# WHAT THE TASK REQUIRES
Reproduce all of the data below without alteration; exclude every picture.

[INFORMATION SHOWN Boundary: Start]

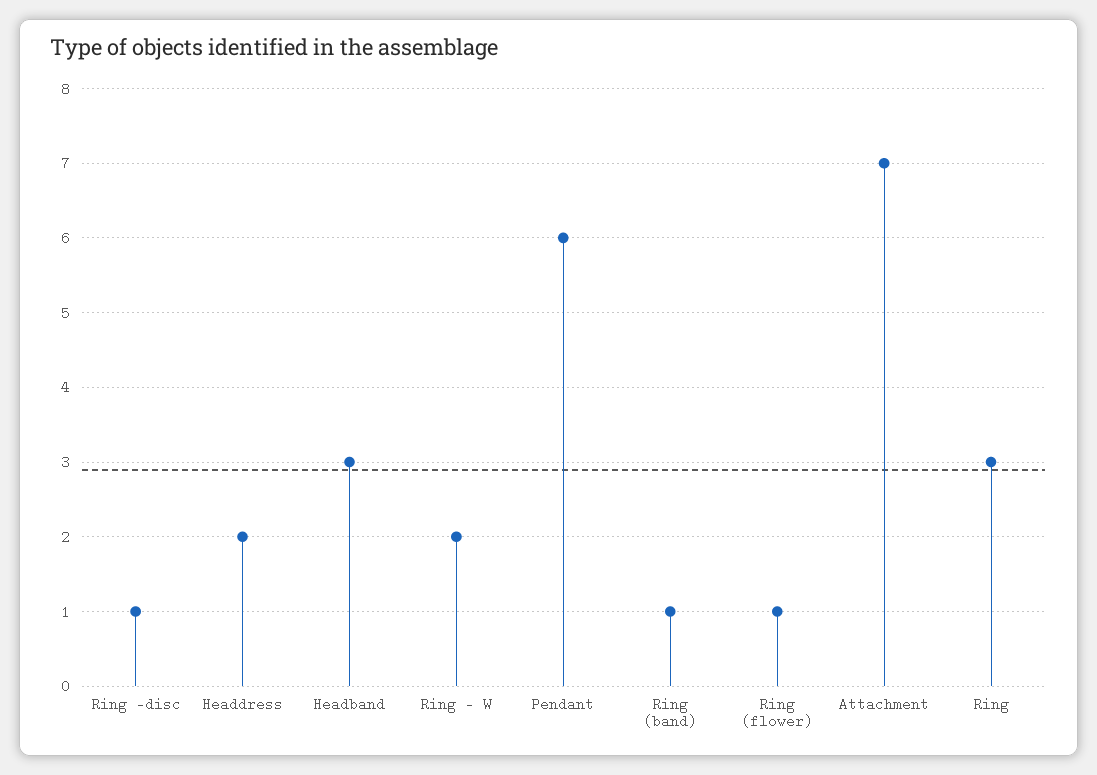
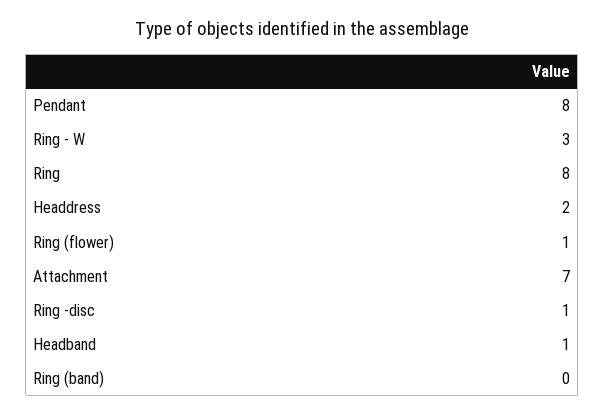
Headband: 3 -> 1
Ring - W: 2 -> 3
Pendant: 6 -> 8
Ring (band): 1 -> 0
Ring: 3 -> 8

[INFORMATION SHOWN Boundary: End]

# SOLUTION BELOW
Headband: 3 -> 1
Ring - W: 2 -> 3
Pendant: 6 -> 8
Ring (band): 1 -> 0
Ring: 3 -> 8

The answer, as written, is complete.